Exclusionary contracts are also an anti-worker tool. The Ultimate Fighting Championship has built a monopoly in professional mixed martial arts in the United States. The UFC acquired its principal rivals and secured itself against future competition. It prohibits fighters from participating in contests organized by rival leagues. Although classified as independent contractors, the fighters are bound to the UFC. Similarly, venues under contract with the UFC are barred from hosting the fights of competing leagues. The managers and promoters of the UFC mint money from their monopoly while the fighters are severely underpaid (relative to other professional athletes) and often suffer debilitating injuries in the course of competition.
The FTC already has the power to outlaw exclusive contracting by dominant firms. To its credit, as the case against Shkreli indicates, the commission takes the practice seriously and has brought cases against multiple monopolists for their exclusionary contracting. At present, however, the FTC and other antitrust enforcers must labor under legal standards that are friendly to corporations, invite them to push the boundaries on exclusionary business practices, and ensure costly, protracted litigation in the event of a lawsuit.
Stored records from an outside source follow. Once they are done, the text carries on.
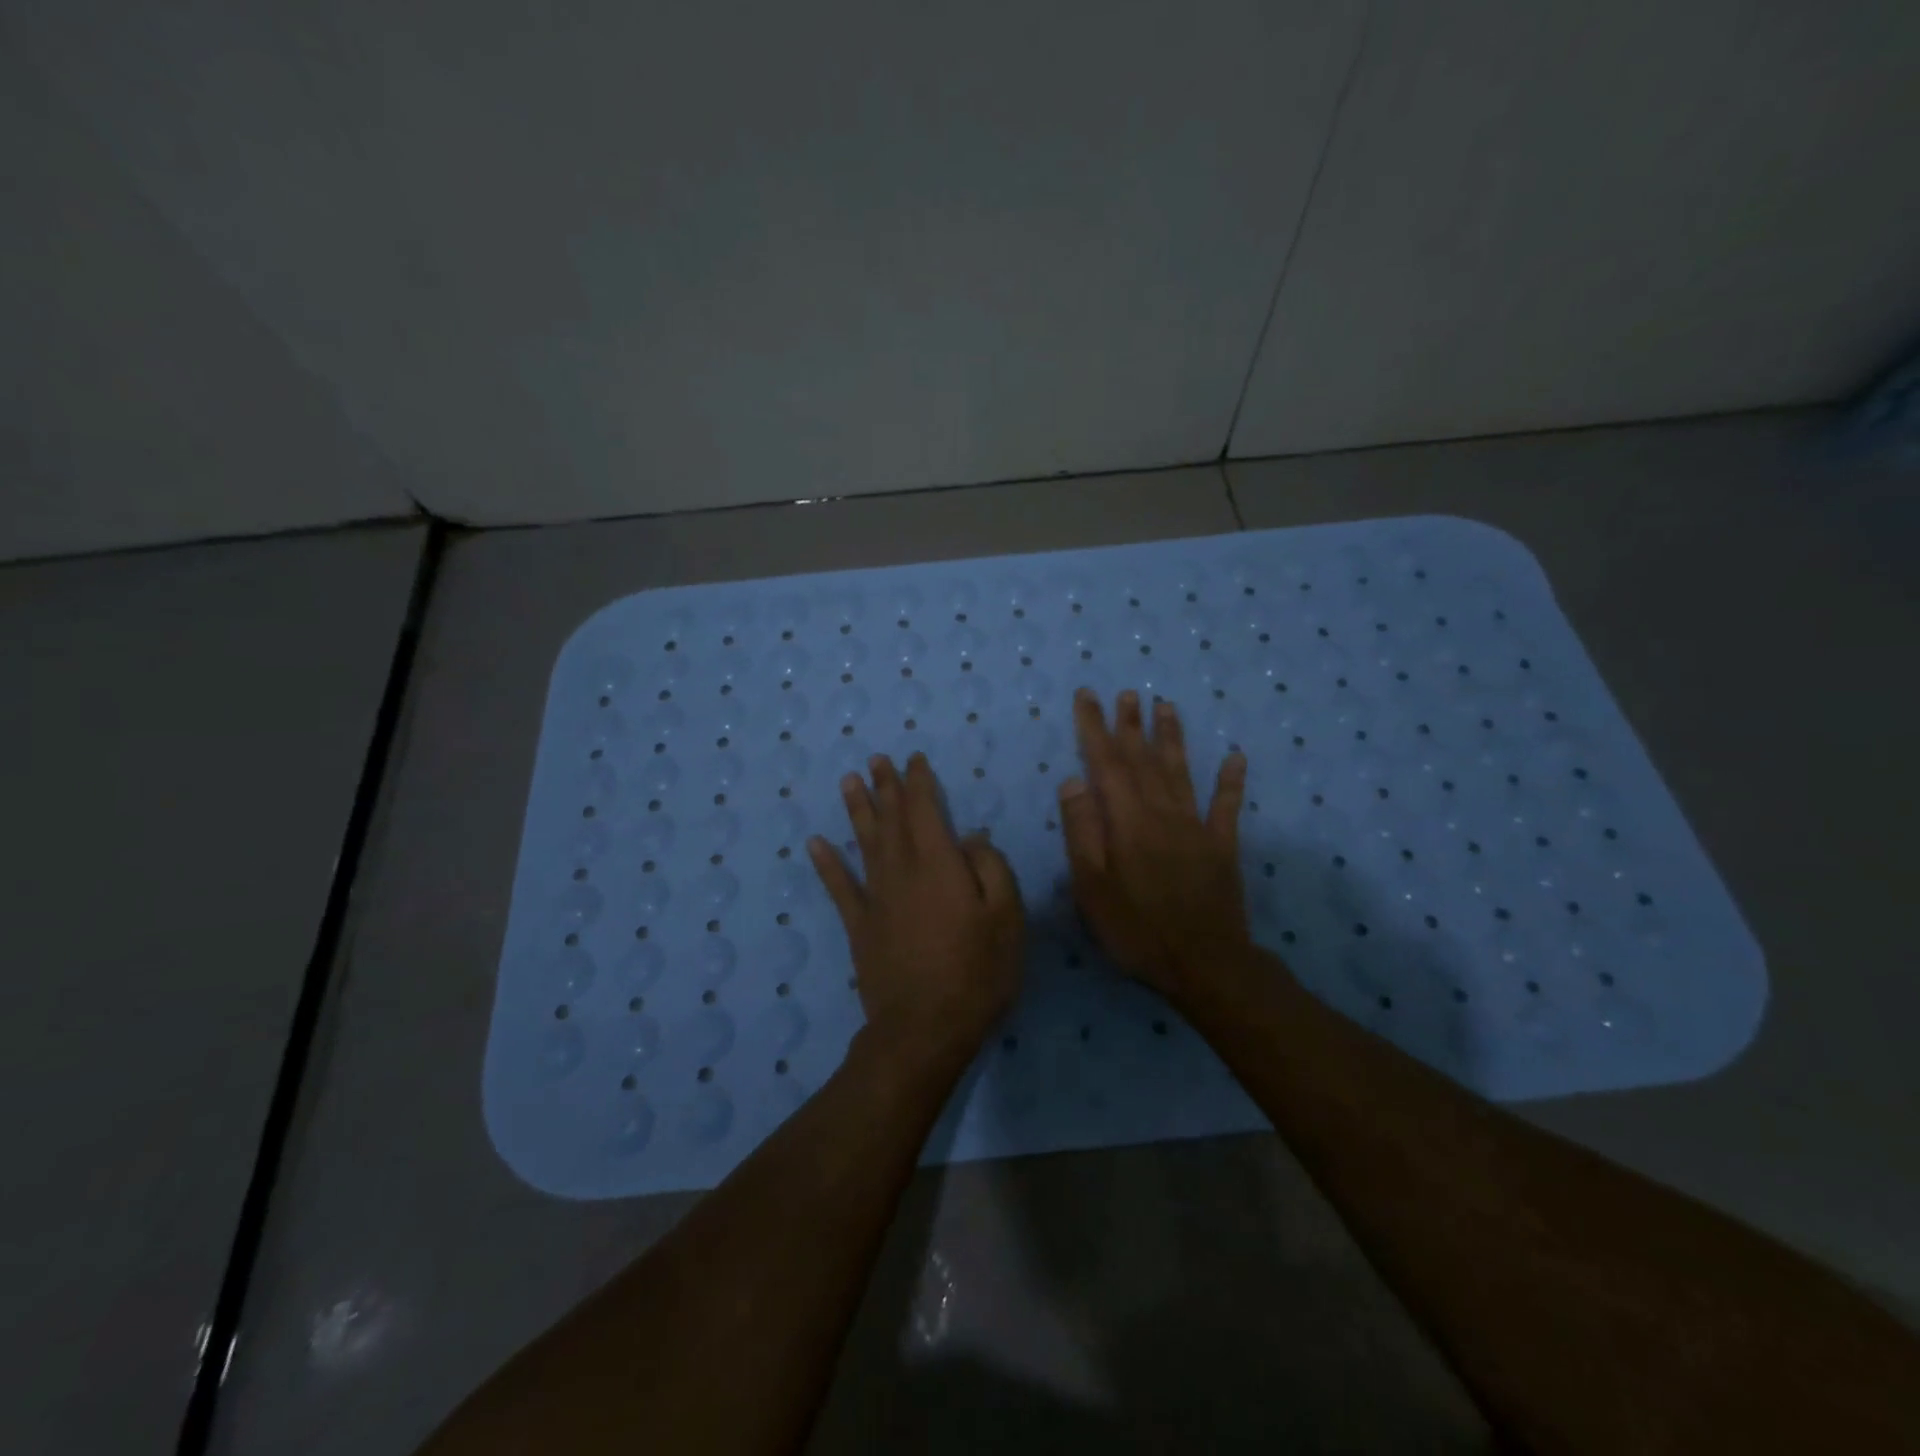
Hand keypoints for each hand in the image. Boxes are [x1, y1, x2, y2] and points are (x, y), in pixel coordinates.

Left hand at [809, 753, 1023, 1066]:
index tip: (914, 759)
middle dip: (885, 786)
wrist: (925, 1028)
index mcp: (939, 863)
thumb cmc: (977, 972)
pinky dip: (826, 863)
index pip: (925, 809)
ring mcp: (876, 898)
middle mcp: (902, 870)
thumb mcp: (1006, 917)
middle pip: (891, 818)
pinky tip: (815, 843)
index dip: (919, 782)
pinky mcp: (859, 926)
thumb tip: (971, 835)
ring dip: (857, 809)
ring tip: (849, 781)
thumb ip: (990, 868)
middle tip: (876, 759)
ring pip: (864, 842)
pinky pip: (839, 887)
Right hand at [1057, 689, 1251, 1001]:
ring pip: (1180, 772)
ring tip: (1166, 706)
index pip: (1106, 763)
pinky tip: (1236, 756)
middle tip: (1127, 693)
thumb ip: (1082, 831)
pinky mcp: (1222, 847)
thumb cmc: (1136, 929)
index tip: (1088, 696)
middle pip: (1143, 759)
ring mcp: (1196, 827)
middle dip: (1132, 724)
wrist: (1205, 965)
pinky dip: (1231, 780)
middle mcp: (1162, 813)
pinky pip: (1227, 806)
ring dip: (1172, 738)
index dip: (1095, 727)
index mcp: (1126, 821)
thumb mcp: (1092, 887)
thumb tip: (1074, 780)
Even if legal action eventually stops the exclusionary contracting, the public—consumers, rivals, suppliers, and workers—must endure the burden of corporate dominance for an extended period, sometimes even five or more years as a case winds its way through the court system.
Through a rulemaking, the FTC should make clear to dominant corporations, whether in technology, pharmaceuticals, or sports, that exclusionary contracting is illegal. Powerful businesses should not be allowed to use coercion and kickbacks to keep out rivals and perpetuate their market control. They should instead compete by improving their products and offering better terms to customers, suppliers, and workers. Joe Biden should pledge that, if elected next month, he would appoint FTC commissioners committed to stamping out exclusionary contracting and other unfair business practices. While Congress must ultimately legislate to fully tame corporate hegemony, the FTC can strike important blows in the fight for fair competition.